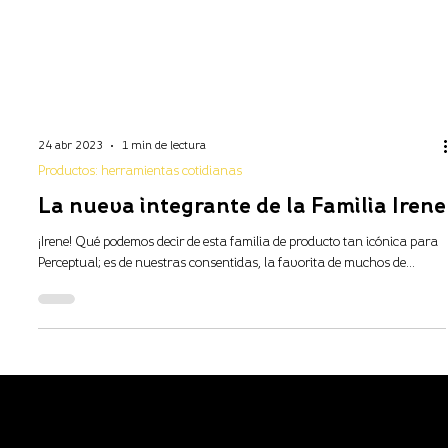
24 abr 2023
1 min de lectura
Productos: herramientas cotidianas
La nueva integrante de la Familia Irene
¡Irene! Qué podemos decir de esta familia de producto tan icónica para
Perceptual; es de nuestras consentidas, la favorita de muchos de...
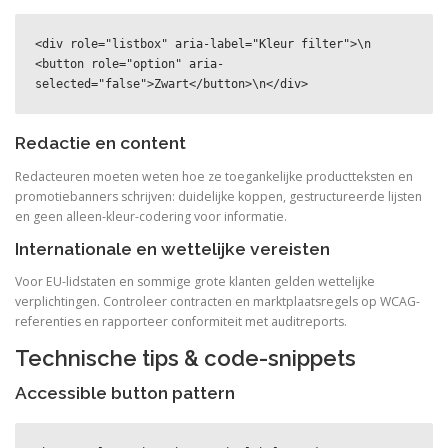
<div role="listbox" aria-label="Kleur filter">\n  
<button role="option" aria-
selected="false">Zwart</button>\n</div>
Redactie en content
Redacteuren moeten weten hoe ze toegankelijke productteksten en
promotiebanners schrijven: duidelijke koppen, gestructureerde lijsten
en geen alleen-kleur-codering voor informatie.
Internationale en wettelijke vereisten
Voor EU-lidstaten en sommige grote klanten gelden wettelijke
verplichtingen. Controleer contracten en marktplaatsregels op WCAG-
referenties en rapporteer conformiteit met auditreports.
Technische tips & code-snippets
Accessible button pattern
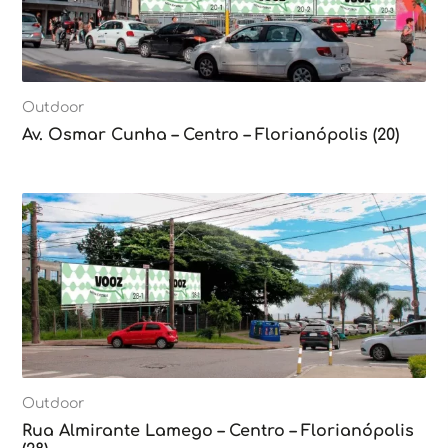
Outdoor
Av. Osmar Cunha – Centro – Florianópolis (20)
Outdoor
Rua Almirante Lamego – Centro – Florianópolis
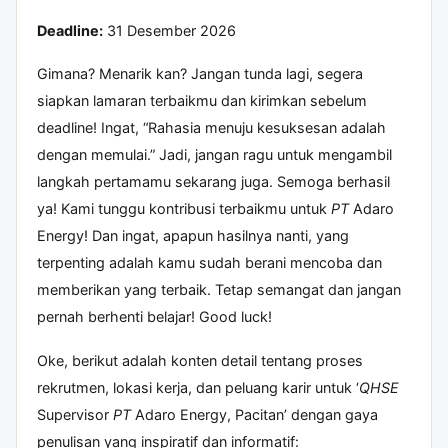
Deadline:
31 Desember 2026
Gimana? Menarik kan? Jangan tunda lagi, segera
siapkan lamaran terbaikmu dan kirimkan sebelum
deadline! Ingat, “Rahasia menuju kesuksesan adalah
dengan memulai.” Jadi, jangan ragu untuk mengambil
langkah pertamamu sekarang juga. Semoga berhasil
ya! Kami tunggu kontribusi terbaikmu untuk
PT
Adaro
Energy! Dan ingat, apapun hasilnya nanti, yang
terpenting adalah kamu sudah berani mencoba dan
memberikan yang terbaik. Tetap semangat dan jangan
pernah berhenti belajar! Good luck!
Oke, berikut adalah konten detail tentang proses
rekrutmen, lokasi kerja, dan peluang karir untuk ‘
QHSE
Supervisor
PT
Adaro Energy, Pacitan’ dengan gaya
penulisan yang inspiratif dan informatif:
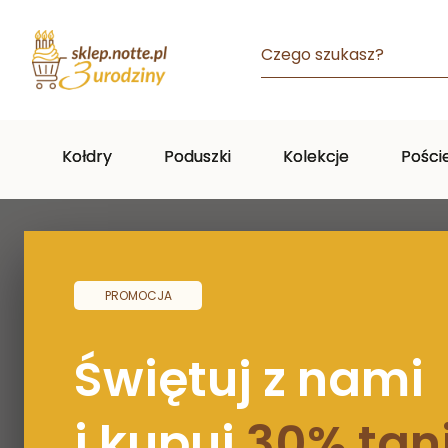
Czego szukasz?
Kołdry
Poduszki
Kolekcje
Pości
Strona główna
/
Jaka jest najlepsza temperatura do spani
PROMOCJA
Świętuj z nami
i kupuj
30% tani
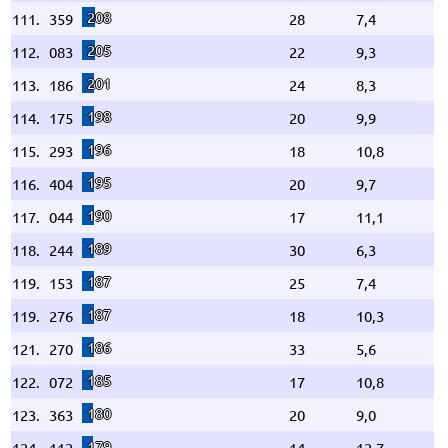
208
111.
359
28
7,4
205
112.
083
22
9,3
201
113.
186
24
8,3
198
114.
175
20
9,9
196
115.
293
18
10,8
195
116.
404
20
9,7
190
117.
044
17
11,1
189
118.
244
30
6,3
187
119.
153
25
7,4
187
119.
276
18
10,3
186
121.
270
33
5,6
185
122.
072
17
10,8
180
123.
363
20
9,0
179
124.
112
14
12,7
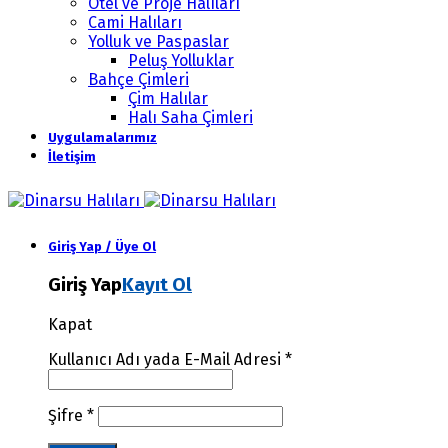
Otel ve Proje Halıları
Cami Halıları
Yolluk ve Paspaslar
Peluş Yolluklar
Bahçe Çimleri
Çim Halılar
Halı Saha Çimleri
Uygulamalarımız
İletişim
Giriş Yap / Üye Ol
Giriş Yap
Kayıt Ol
Kapat
Kullanıcı Adı yada E-Mail Adresi
*
Şifre
*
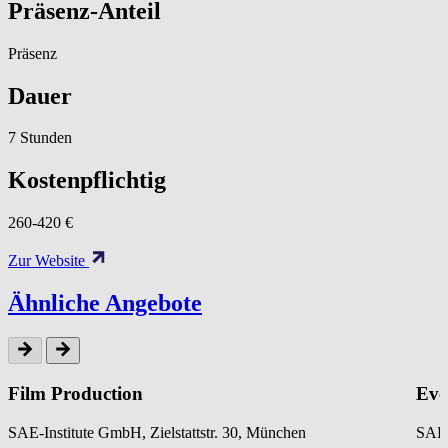
Präsenz-Anteil
Präsenz
Dauer
7 Stunden
Kostenpflichtig
260-420 €
Zur Website
Ähnliche Angebote
Film Production
Eve
SAE-Institute GmbH, Zielstattstr. 30, München
SAE-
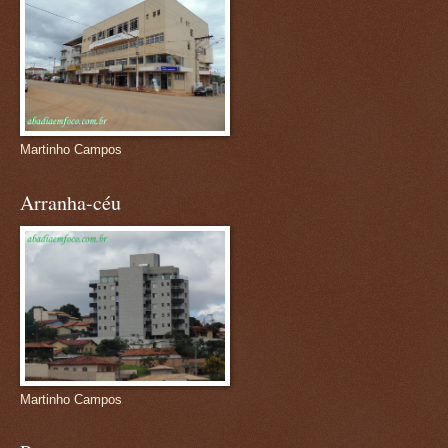
Martinho Campos
Arranha-céu
Martinho Campos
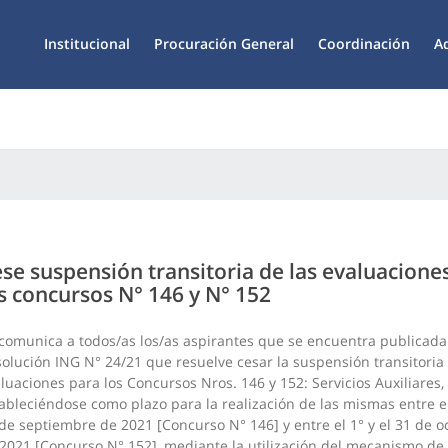
Institucional
Procuración General
Coordinación
A
se suspensión transitoria de las evaluacione
s concursos N° 146 y N° 152
comunica a todos/as los/as aspirantes que se encuentra publicada
olución ING N° 24/21 que resuelve cesar la suspensión transitoria 
luaciones para los Concursos Nros. 146 y 152: Servicios Auxiliares,
ableciéndose como plazo para la realización de las mismas entre el
de septiembre de 2021 [Concurso N° 146] y entre el 1° y el 31 de o
2021 [Concurso N° 152], mediante la utilización del mecanismo de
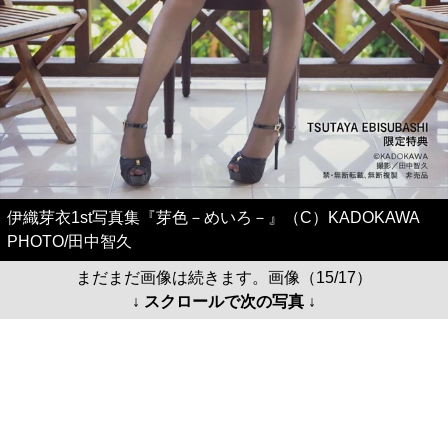
伊織芽衣1st写真集『芽色－めいろ－』（C）KADOKAWA
PHOTO/田中智久
まだまだ画像は続きます。画像（15/17）
↓ スクロールで次の写真 ↓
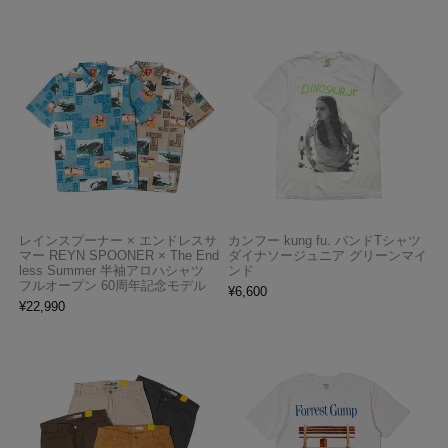
レインスプーナー × エンドレスサ
カンフー kung fu. バンドTシャツ
マー REYN SPOONER × The End
ダイナソージュニア グリーンマイ
less Summer 半袖アロハシャツ
ンド
フルオープン 60周年記念モデル
¥
6,600
¥
22,990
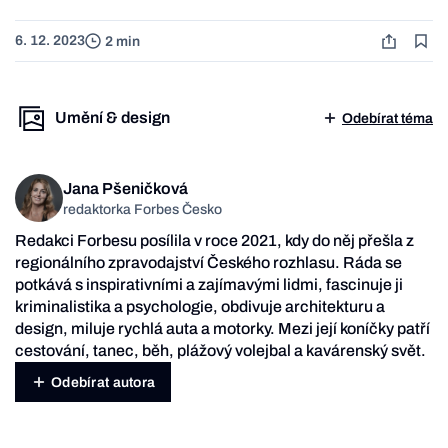
6. 12. 2023
2 min
Umění & design
Odebírat téma
Jana Pšeničková
redaktorka Forbes Česko
Redakci Forbesu posílila v roce 2021, kdy do něj přešla z
regionálního zpravodajství Českého rozhlasu. Ráda se
potkává s inspirativními a zajímavými lidmi, fascinuje ji
kriminalistika a psychologie, obdivuje architekturu a
design, miluje rychlá auta a motorky. Mezi její koníčky patří
cestování, tanec, běh, plážový volejbal a kavárenský svět.
Odebírat autora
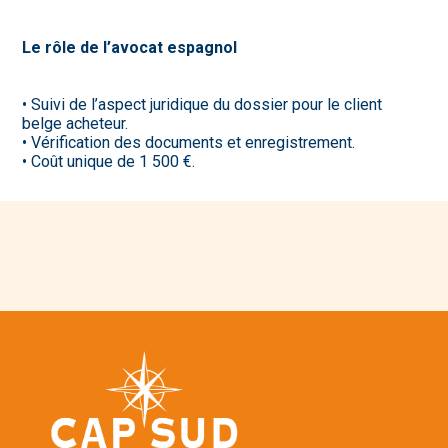
Le rôle de l’avocat espagnol
• Suivi de l’aspect juridique du dossier pour le client
belge acheteur.
• Vérification des documents et enregistrement.
• Coût unique de 1 500 €.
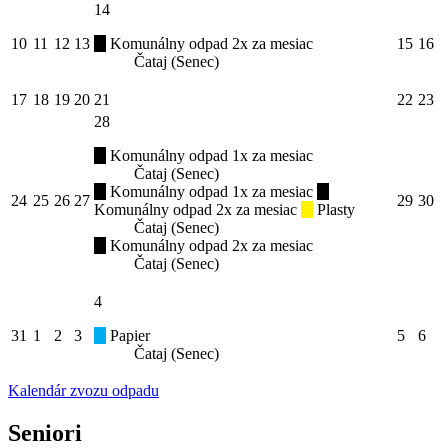
14
10
11
12
13
Komunálny odpad 2x za mesiac
15
16
Čataj (Senec)
17
18
19
20
21
22
23
28
Komunálny odpad 1x za mesiac
Čataj (Senec)
Komunálny odpad 1x za mesiac
24
25
26
27
29
30
Komunálny odpad 2x za mesiac
Plasty
Čataj (Senec)
Komunálny odpad 2x za mesiac
Čataj (Senec)
4
31
1
2
3
Papier
5
6
Čataj (Senec)
Kalendár zvozu odpadu
Seniori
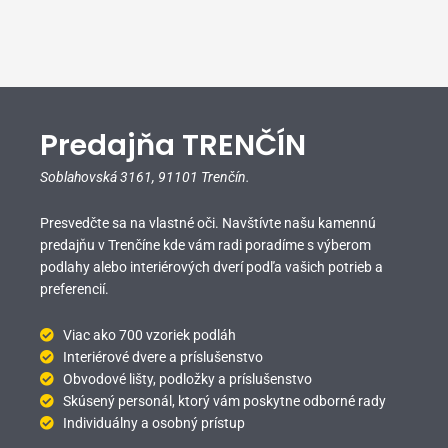
Predajňa TRENČÍN
Soblahovská 3161,
91101 Trenčín.
Presvedčte sa na vlastné oči. Navštívte našu kamennú
predajňu v Trenčíne kde vám radi poradíme s výberom
podlahy alebo interiérových dverí podľa vašich potrieb a
preferencií.
Viac ako 700 vzoriek podláh
Interiérové dvere a príslušenstvo
Obvodové lišty, podložky a príslušenstvo
Skúsený personál, ktorý vám poskytne odborné rady
Individuálny a osobný prístup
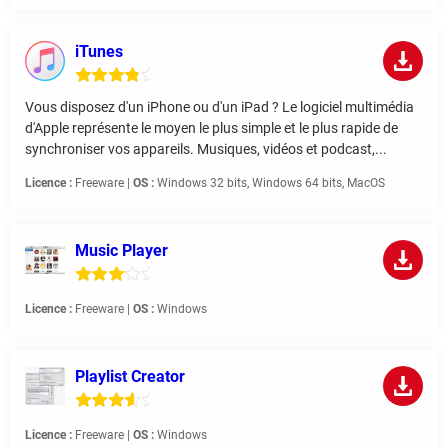
iTunes
Vous disposez d'un iPhone ou d'un iPad ? Le logiciel multimédia
d'Apple représente le moyen le plus simple et le plus rapide de
synchroniser vos appareils. Musiques, vidéos et podcast,...
Licence :
Freeware |
OS :
Windows 32 bits, Windows 64 bits, MacOS
Music Player
Licence :
Freeware |
OS :
Windows
Playlist Creator
Licence :
Freeware |
OS :
Windows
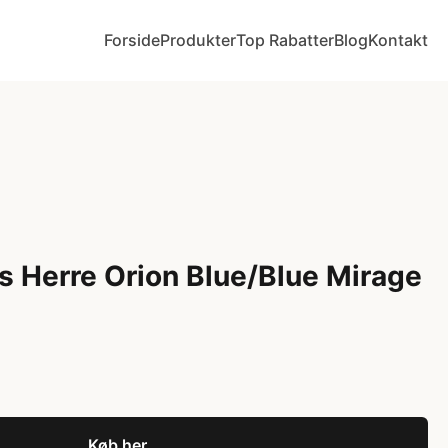
Forside
Produkter
Top Rabatter
Blog
Kontakt
 Herre Orion Blue/Blue Mirage
Køb her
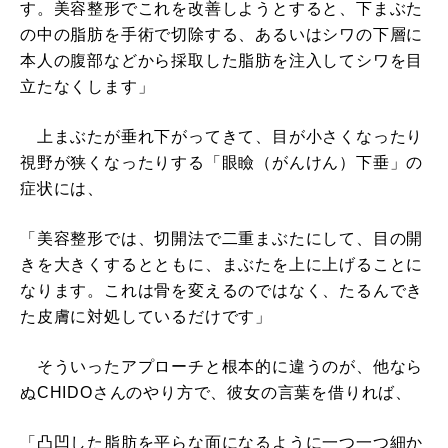
す。美容整形でこれを改善しようとすると、下まぶた
の中の脂肪を手術で切除する、あるいはシワの下層に
本人の腹部などから採取した脂肪を注入してシワを目
立たなくします」
上まぶたが垂れ下がってきて、目が小さくなったり
視野が狭くなったりする「眼瞼（がんけん）下垂」の
症状には、
「美容整形では、切開法で二重まぶたにして、目の開
きを大きくするとともに、まぶたを上に上げることに
なります。これは骨を変えるのではなく、たるんでき
た皮膚に対処しているだけです」
そういったアプローチと根本的に違うのが、他なら
ぬCHIDOさんのやり方で、彼女の言葉を借りれば、
「凸凹した脂肪を平らな面になるように一つ一つ細か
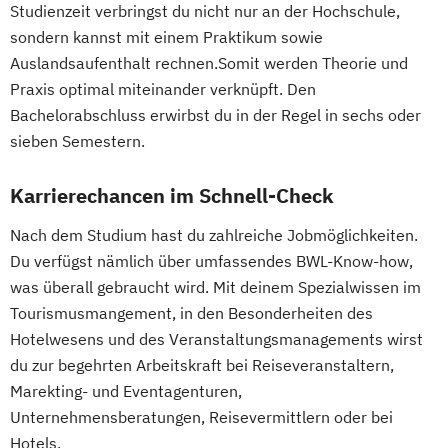
Studienzeit verbringst du nicht nur an der Hochschule,
sondern kannst mit einem Praktikum sowie
Auslandsaufenthalt rechnen.Somit werden Theorie und
Praxis optimal miteinander verknüpft. Den
Bachelorabschluss erwirbst du in der Regel in sechs oder
sieben Semestern.
Karrierechancen im Schnell-Check
Nach dem Studium hast du zahlreiche Jobmöglichkeiten.
Du verfügst nämlich über umfassendes BWL-Know-how,
was überall gebraucht wird. Mit deinem Spezialwissen im
Tourismusmangement, in den Besonderheiten des
Hotelwesens und des Veranstaltungsmanagements wirst
du zur begehrten Arbeitskraft bei Reiseveranstaltern,
Marekting- und Eventagenturen,
Unternehmensberatungen, Reisevermittlern oder bei
Hotels.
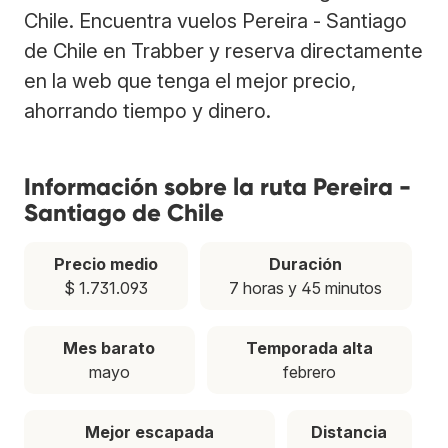
Chile. Encuentra vuelos Pereira - Santiago
de Chile en Trabber y reserva directamente
en la web que tenga el mejor precio,
ahorrando tiempo y dinero.
Información sobre la ruta Pereira -
Santiago de Chile
Precio medio
Duración
$ 1.731.093
7 horas y 45 minutos
Mes barato
Temporada alta
mayo
febrero
Mejor escapada
Distancia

===============

▶ [Exercise]:
Copy the lines from the one with "6. 12. 2023" to the one with "kriminalistika a psychologie, obdivuje", swapping "redaktorka" for "novinářka" and changing nothing else.

▶ [Exercise solution]:
6. 12. 2023
2 min
Umění & design
Odebírat téma
Jana Pšeničková
novinářka Forbes Česko
Redakci Forbesu posílila v roce 2021, kdy do něj přešla z
regionálního zpravodajství Českého rozhlasu. Ráda se
potkává s inspirativními a zajímavými lidmi, fascinuje ji
kriminalistika a psychologie, obdivuje architekturu a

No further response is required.